Protests against Saleh's rule have eroded government control over parts Yemen and fanned fears al Qaeda's regional wing may use the upheaval to expand its foothold near oil-shipping routes through the Red Sea.
"Everyone thinks he's just a liar," said Rani, a 19 year-old protester. "Maybe he wants to step down but just as likely he doesn't. As for us it's just a normal day."
U.N. DISCUSSES YEMEN
Saleh's comments may been aimed at forestalling intervention from the United Nations headquarters in New York.
Diplomats have said they are close to getting international consensus on a Security Council resolution, which could come as early as next week, that would call on the government to implement the Gulf plan, which has U.S. backing.

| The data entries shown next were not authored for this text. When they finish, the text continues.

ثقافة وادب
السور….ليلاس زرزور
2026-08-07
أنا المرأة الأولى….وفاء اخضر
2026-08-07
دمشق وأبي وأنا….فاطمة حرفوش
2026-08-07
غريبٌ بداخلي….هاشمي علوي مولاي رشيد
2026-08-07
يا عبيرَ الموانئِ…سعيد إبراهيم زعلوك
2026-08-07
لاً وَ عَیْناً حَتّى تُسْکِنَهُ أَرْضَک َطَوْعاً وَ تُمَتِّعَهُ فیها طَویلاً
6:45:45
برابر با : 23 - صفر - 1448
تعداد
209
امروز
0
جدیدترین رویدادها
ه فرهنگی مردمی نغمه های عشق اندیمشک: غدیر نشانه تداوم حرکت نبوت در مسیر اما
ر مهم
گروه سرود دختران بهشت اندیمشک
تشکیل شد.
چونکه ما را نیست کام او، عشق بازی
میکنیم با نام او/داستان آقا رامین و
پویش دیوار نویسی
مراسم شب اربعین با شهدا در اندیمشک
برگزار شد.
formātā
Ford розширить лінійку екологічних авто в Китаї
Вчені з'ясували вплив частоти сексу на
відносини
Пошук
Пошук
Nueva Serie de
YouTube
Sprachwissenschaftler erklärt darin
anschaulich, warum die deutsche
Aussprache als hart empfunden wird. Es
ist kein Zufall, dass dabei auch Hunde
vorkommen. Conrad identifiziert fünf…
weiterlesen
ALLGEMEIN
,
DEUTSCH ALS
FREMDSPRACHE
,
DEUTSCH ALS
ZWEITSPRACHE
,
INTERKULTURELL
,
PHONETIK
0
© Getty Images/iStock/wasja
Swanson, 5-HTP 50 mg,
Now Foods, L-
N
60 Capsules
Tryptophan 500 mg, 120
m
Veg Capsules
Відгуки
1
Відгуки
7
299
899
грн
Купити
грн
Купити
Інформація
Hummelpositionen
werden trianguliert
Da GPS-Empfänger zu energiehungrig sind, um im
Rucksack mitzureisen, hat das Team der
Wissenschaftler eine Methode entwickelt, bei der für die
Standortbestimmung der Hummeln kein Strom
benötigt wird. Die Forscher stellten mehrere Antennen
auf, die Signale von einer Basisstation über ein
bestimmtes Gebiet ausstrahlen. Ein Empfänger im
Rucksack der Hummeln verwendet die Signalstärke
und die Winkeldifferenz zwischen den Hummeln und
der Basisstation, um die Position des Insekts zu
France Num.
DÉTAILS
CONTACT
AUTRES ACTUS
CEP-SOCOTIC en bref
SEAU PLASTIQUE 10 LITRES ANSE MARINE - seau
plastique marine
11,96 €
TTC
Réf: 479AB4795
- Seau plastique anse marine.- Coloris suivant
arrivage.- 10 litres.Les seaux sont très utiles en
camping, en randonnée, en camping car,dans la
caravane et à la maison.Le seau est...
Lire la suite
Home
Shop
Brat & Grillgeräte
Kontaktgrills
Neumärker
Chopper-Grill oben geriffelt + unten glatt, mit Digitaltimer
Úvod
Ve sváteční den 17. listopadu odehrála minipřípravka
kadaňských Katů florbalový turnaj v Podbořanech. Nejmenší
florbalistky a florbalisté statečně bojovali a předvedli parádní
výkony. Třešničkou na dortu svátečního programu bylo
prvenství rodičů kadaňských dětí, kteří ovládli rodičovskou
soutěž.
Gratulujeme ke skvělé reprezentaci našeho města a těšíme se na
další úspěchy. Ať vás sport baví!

A U.N. envoy, Jamal Beomar, left Yemen to brief the council last week after a fruitless two weeks trying to mediate between Saleh's government and the opposition.
On Sunday, U.S. Ambassador Gerald Feierstein met Yemeni Foreign Minister Abubakr Abdullah Al-Qirbi and discussed the power transfer plan, Yemen's official news agency SABA reported.
"This is all an effort to calm the international community before the briefing before the Security Council," said Asl.
In Saturday's speech, Saleh repeated his condition that he will not cede power to long-time rivals from the opposition parties, who he says have hijacked the youth activists' protests and aim to subvert the constitutional process.
Saleh's presidential term ends in 2013 and he has said he will not run again, but analysts suspect he would like to outlast the crisis until then. The state of his health is not clear, though, after he was badly burned in the June attack.
"This is new propaganda from Saleh before Yemen is discussed at the Security Council," said Mohammed al-Sabri, a opposition coalition spokesman. "Four months have passed since he said he accepted the Gulf transition deal, so what is stopping him? He doesn't even need a few days to do it."
New pressure came from an unexpected quarter on Friday when the Nobel Peace Prize was awarded to Tawakul Karman, one of the leading activists who has been on the street at "Change Square" outside Sanaa University since February.
The recognition of a Yemeni democracy activist could refocus global attention on the struggle in Yemen, an impoverished state of 23 million with problems ranging from declining water resources to al Qaeda militants taking advantage of the chaos.
Public U.S. pressure has been lacking even as he cooperates with Washington in its covert war on militants in Yemen.
A CIA drone killed American-Yemeni cleric Anwar al-Awlaki in Yemen last month in what was seen as a major coup for U.S. President Barack Obama in the battle against al Qaeda.
Saudi Arabia, a vital financial backer of Saleh's government, shares U.S. concerns about al Qaeda and is as keen as Saleh is to control the succession process.
Analysts say a power transition involving Saleh stepping down and early elections will not be feasible while much of Yemen is under the military and security thumb of his relatives.